## Instructions
1. According to the article on website photography, what do many commonly used stock photos portray real adults as doing?
2. Reproduce the stretch of the article on website photography from "Are your website" through "from bad photography.".
-- Excerpted text follows --
Are your website images giving visitors a bad impression?
Stock and Do-it-Yourself Photography can do more harm than good.
We humans are visually wired creatures. Therefore, great photography is the anchor and hook of most good website designs. On the other hand, bad photography can be a turn-off and repel the very people you want to engage. You need to figure out what separates good photography from bad photography.
Many commonly used stock photos insult our intelligence or make us cringe; portraying real adults as living in a fantasy world. Business isn’t fantasy. It’s hard reality.
To save time and money, some website owners will snap the best shots they can with a smartphone or point & shoot digital camera but the images are often very disappointing. Amateur do-it-yourself pictures can reflect poorly on your people, products and company itself.
A real image of your business in action, strategically planned, professionally shot and well positioned can tell an entire story or instantly bring home a key message to a website visitor. Sometimes a spontaneous photo, capturing a moment, can be serendipity for a great hero image. Truly, “a picture is worth a thousand words.”
As information architecture and concise word choice can help lead a prospective buyer to take action, pictures of real people in real places using real products make an online message more believable and enticing. Following are just a few reasons why you should invest in the right kind of photography for your website:
- Pictures of your people help website users picture themselves engaging with your business. They like to see the real people with whom they’re dealing.
- Pictures of your location and offices/showrooms will make face to face visits more welcoming.
-- Excerpted text concluded --
-- Data below follows --
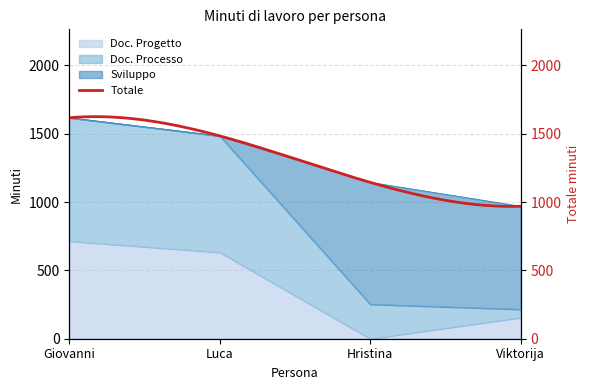

Between Giovanni and Luca, which is larger?

Giovanni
-- Data below concluded --
## Answers provided
1. Living in a fantasy world.

2.
Are your website images giving visitors a bad impression?
Stock and Do-it-Yourself Photography can do more harm than good.
We humans are visually wired creatures. Therefore, great photography is the anchor and hook of most good website designs. On the other hand, bad photography can be a turn-off and repel the very people you want to engage. You need to figure out what separates good photography from bad photography.